If properly followed, these new guidelines will make it harder for companies to deny the risk of forced labor in factories they have connections with, like Volkswagen recently did in a widely criticized “audit” of its operations in Xinjiang. This update also presents potentially major implications for forced labor legislation worldwide, including the US Uyghur Forced Labor Prevention Act (UFLPA) and the European Union’s proposed forced labor ban that is poised for a parliamentary vote on April 23.  
“Given how seldom the ILO updates its forced labor guidelines, the influence of VOC’s research on this revision to the UN’s forced labor standards is a historic outcome,” said Ambassador Andrew Bremberg, VOC’s President Emeritus and a former US Ambassador to the UN. “The timing of this update could not be more critical considering that the EU Parliament is about to vote on its own forced labor ban which is entirely dependent on having strong ILO standards. The United States must now push for stringent enforcement and monitoring mechanisms within the ILO to hold the CCP accountable.”  

The ILO’s update builds on a paper published by VOC in November 2023 in the Journal of Human Trafficking after discussions with senior ILO officials detailed how these metrics fail to adequately capture state-imposed forced labor in places like Xinjiang, Tibet, Uzbekistan, Turkmenistan, and Tajikistan. The report proposed a new framework to assess “non-internment state-imposed” forced labor such as what Beijing perpetrates against ethnic minorities.  

“Because of the systemic nature of forced labor in Xinjiang and the inability of Uyghurs to speak freely during audits or on-site visits by investigators, the only way to properly enforce a ban that captures Uyghur forced labor is to shift the burden of proof to importing companies, as the UFLPA does,” said Dr.

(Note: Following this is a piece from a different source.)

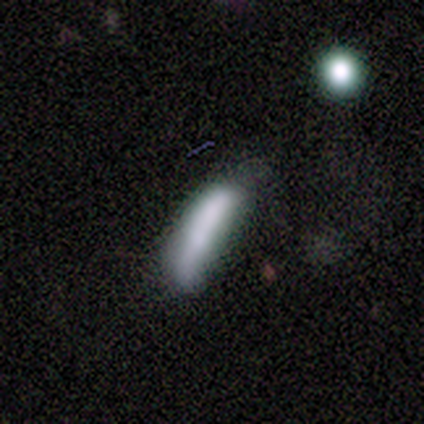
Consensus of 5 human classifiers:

Adrian Zenz, VOC’s China Director and the author of its November paper on the topic. “While the European Council unfortunately removed this critical provision from the EU’s draft regulation, they can still capture Uyghur forced labor by adhering closely to the ILO’s new guidelines, which for the first time, now specify that one can establish the presence of forced labor through the existence of a state policy, its enforcement in the region, and the general inability to assess specific instances of forced labor on the ground.”  

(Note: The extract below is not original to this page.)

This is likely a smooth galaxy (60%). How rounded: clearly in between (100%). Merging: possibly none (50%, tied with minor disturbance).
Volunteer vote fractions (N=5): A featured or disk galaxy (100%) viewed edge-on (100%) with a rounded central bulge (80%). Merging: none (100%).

“Beijing has tainted global supply chains so pervasively that products made with Uyghur forced labor, from the cotton in clothes to the tomatoes in ketchup, are almost unavoidable in the global marketplace,” said Dr. Eric Patterson, VOC’s President and CEO. “The new ILO guidelines shaped by VOC’s research are a crucial step to ending Beijing’s ability to turn its mass atrocities into profit. We urge all authorities and national governments, especially our European allies and friends in the Western Hemisphere, to pass and properly enforce robust legislation to end this outrage and protect citizens from unwittingly financing Beijing’s attritional genocide of the Uyghurs.”